TASK REQUIREMENTS ▸ Repeat the stretch of entries below from the line with "systemctl enable httpd.service" through the line with "显示所有已启动的服务 | chkconfig". Include both ends and add nothing.
***** DATASET ENTRIES *****
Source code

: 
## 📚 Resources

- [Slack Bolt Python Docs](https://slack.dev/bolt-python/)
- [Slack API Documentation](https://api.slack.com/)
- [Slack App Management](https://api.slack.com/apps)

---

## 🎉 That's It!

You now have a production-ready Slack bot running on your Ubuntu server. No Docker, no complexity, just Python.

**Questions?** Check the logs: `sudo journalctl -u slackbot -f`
*****
***** DATASET ENTRIES *****
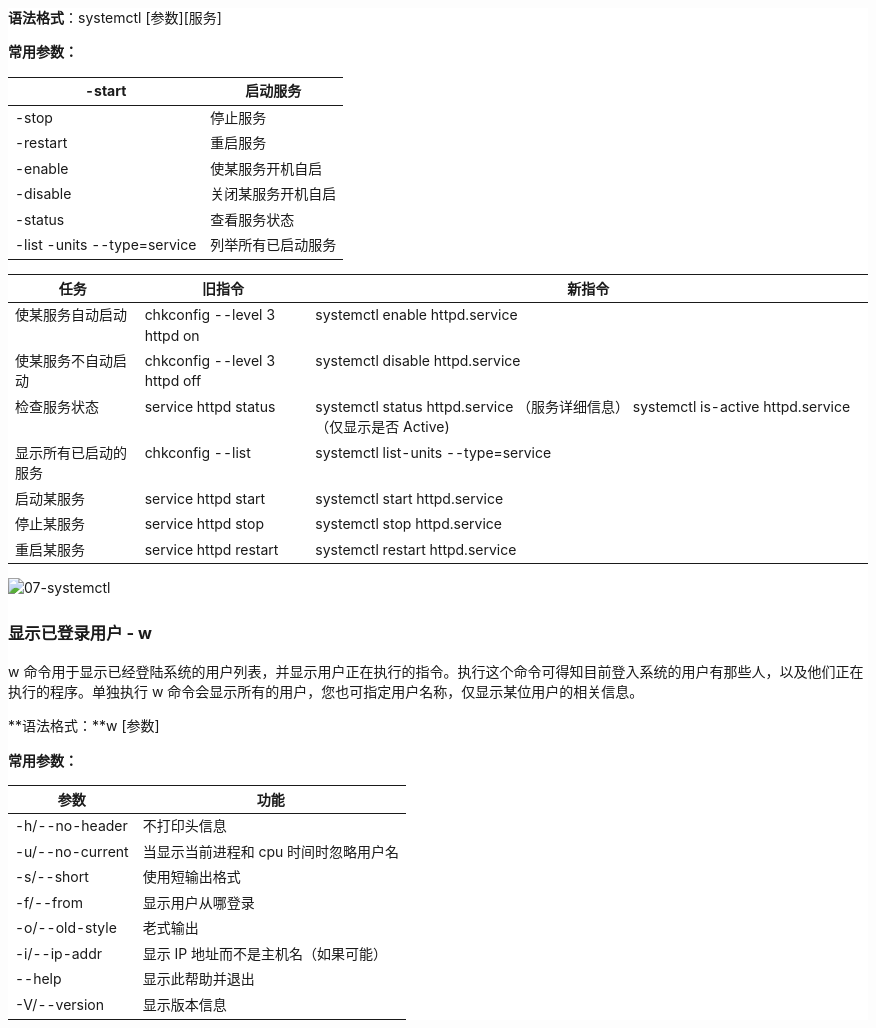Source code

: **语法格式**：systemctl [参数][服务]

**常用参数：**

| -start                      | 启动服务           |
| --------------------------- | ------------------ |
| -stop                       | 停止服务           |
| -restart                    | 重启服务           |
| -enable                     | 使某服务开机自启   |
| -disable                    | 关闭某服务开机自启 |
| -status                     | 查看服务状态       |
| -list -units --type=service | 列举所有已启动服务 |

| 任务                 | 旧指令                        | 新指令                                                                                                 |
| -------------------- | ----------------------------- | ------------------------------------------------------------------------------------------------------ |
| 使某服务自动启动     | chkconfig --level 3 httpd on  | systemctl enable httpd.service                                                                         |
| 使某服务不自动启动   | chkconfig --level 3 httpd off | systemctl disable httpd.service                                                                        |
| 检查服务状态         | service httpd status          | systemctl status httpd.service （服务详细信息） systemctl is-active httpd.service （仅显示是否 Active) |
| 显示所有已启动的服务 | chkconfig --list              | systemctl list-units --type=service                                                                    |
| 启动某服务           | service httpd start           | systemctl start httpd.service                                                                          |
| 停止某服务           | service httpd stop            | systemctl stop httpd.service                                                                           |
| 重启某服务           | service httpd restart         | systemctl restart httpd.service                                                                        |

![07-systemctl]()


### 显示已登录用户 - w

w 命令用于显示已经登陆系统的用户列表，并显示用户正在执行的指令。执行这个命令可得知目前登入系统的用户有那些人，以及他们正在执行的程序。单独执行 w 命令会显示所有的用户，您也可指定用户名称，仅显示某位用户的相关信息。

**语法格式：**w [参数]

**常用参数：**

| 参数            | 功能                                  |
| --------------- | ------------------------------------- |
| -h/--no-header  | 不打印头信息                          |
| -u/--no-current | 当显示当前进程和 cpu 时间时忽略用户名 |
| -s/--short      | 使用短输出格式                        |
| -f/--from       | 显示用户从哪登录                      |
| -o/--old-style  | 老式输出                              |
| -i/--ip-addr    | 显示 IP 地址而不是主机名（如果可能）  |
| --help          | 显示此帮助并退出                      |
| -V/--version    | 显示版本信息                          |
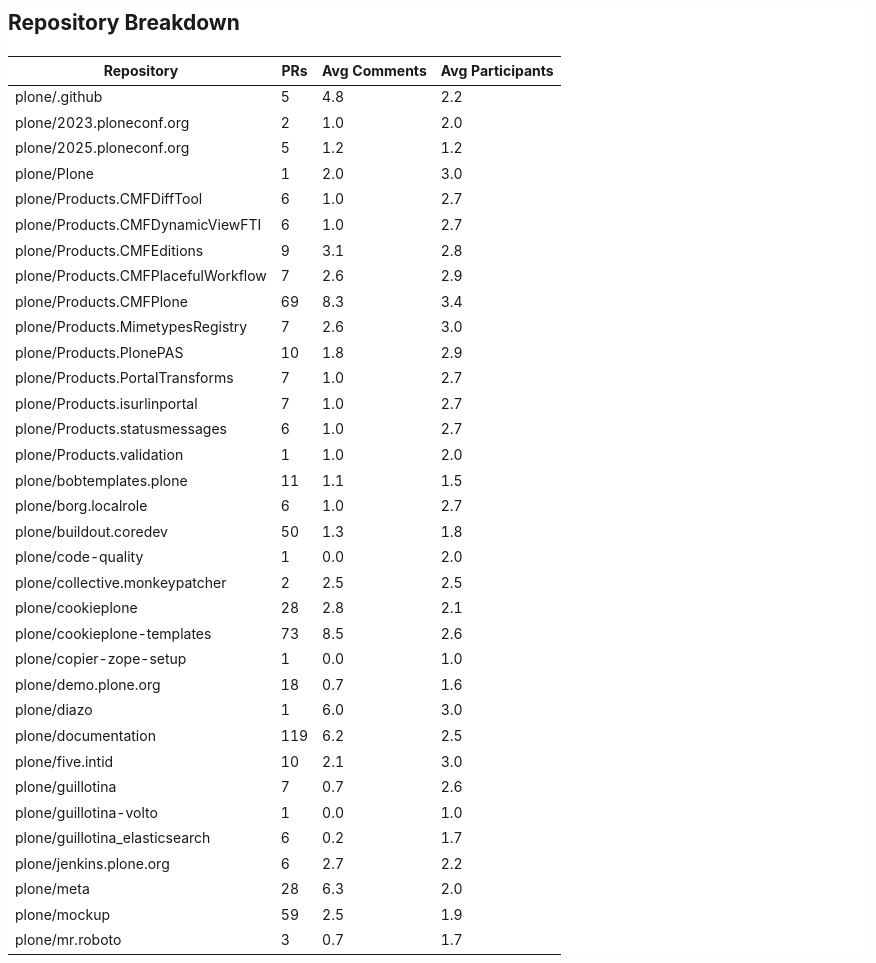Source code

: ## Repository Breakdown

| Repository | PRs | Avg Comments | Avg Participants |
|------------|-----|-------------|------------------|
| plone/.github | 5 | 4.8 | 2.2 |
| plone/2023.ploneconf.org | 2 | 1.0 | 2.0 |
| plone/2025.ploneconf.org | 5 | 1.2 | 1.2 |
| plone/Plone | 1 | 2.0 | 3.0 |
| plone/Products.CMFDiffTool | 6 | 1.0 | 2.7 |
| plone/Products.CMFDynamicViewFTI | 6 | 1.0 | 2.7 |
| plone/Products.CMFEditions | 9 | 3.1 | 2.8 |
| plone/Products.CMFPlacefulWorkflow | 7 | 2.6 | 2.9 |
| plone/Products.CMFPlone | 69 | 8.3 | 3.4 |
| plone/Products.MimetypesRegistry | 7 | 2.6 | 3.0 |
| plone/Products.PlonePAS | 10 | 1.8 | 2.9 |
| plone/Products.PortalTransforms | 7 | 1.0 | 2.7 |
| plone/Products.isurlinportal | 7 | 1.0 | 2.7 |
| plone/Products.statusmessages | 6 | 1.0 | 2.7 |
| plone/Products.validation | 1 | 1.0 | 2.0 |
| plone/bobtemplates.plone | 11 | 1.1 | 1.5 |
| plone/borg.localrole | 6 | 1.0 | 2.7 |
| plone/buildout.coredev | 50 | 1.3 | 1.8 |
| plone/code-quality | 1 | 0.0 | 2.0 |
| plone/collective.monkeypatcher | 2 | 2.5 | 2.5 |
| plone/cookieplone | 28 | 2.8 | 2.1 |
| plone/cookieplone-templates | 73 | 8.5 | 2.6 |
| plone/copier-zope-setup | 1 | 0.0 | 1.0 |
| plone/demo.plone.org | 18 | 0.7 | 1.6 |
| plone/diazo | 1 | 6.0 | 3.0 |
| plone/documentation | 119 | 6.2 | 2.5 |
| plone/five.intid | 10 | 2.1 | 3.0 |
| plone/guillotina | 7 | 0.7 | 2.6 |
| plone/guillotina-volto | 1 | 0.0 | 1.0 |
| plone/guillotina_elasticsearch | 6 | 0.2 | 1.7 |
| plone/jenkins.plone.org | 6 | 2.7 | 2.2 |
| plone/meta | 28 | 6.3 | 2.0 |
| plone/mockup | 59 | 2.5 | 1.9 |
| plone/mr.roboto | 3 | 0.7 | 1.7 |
*****
TASK RESPONSE ▸
| 使某服务自动启动     | chkconfig --level 3 httpd on  | systemctl enable httpd.service                                                                         |
| 使某服务不自动启动   | chkconfig --level 3 httpd off | systemctl disable httpd.service                                                                        |
| 检查服务状态         | service httpd status          | systemctl status httpd.service （服务详细信息） systemctl is-active httpd.service （仅显示是否 Active) |
| 显示所有已启动的服务 | chkconfig --list              | systemctl list-units --type=service                                                                    |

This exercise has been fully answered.